The Punakha Dzong or
Druk Pungthang Dechen Phodrang Dzong
(Palace of Great Happiness)
is the most important Dzong of Bhutan, built 1637-38 by Shabdrung Ngawang Namgyal, the founder of Bhutan as one nation. In a secret temple, embalmed, he lies in state and has been venerated as a living god until today.
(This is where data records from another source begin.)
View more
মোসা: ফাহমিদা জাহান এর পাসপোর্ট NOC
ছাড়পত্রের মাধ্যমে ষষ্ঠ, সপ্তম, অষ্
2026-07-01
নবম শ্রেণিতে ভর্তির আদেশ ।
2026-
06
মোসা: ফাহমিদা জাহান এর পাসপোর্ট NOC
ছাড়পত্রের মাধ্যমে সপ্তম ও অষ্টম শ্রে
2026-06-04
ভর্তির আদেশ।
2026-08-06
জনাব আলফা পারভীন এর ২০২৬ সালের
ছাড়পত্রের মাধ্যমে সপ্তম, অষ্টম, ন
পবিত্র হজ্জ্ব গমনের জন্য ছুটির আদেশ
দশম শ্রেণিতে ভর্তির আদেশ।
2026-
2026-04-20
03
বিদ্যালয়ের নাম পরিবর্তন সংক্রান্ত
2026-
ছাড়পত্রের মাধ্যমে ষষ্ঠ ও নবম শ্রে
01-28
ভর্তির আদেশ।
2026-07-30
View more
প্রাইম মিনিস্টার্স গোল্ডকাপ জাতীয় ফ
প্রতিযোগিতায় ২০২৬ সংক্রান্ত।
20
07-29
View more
He was born 1594 at Ralung, Tibet, descendant from the forefather of the Monastic Drukpa Lineage of Mahayana Buddhism. He was the legitimate abbot at Ralung Monastery, the traditional seat of the Drukpa Kagyu School. Ousted by a rival and facing arrest, in 1616 he left Tibet for Bhutan. He followed a vision that Mahakala did send him to Bhutan to strengthen Buddhism there. Being a striking personality, he overcame the division of the warring rulers and soon was the supreme worldly and religious leader of Bhutan. To solidify the new power structure of Bhutan, he created a chain of 16 large Dzongs (monastery castles) in the main valleys of Western Bhutan as the centers of religious and civil authority. The Punakha Dzong is the second oldest and most majestic Dzong in Bhutan. It measures 180 meters (590 ft.) in length with a width of 72 meters (236 ft) and has three docheys (courtyards) and three utzes (temple towers).
Why did the Shabdrung choose this place for the Punakha Dzong where he lived and ruled until his death in 1651? It is attributed to a prophesy by Guru Padmasambhava:
at a place resembling the head of an elephant, the Shabdrung should build his stronghold. The mountain above the confluence of the two rivers Mo Chhu (mother river) and Po Chhu (father river) can be seen as the head, the narrow flat area between the two rivers as the trunk of the elephant on which the Dzong was built.
During winter, this Dzong is the Residence of His Holiness, the Je Khenpo, the Supreme Abbot of the Kingdom, with more than 500 monks. All the Kings of Bhutan have been coronated here. The present King, H.M. Jigme Khesar Namgyel Wangchuck on November 1, 2008. Until 1955, the Punakha Dzong was the seat of the Government of Bhutan when it moved to Thimphu.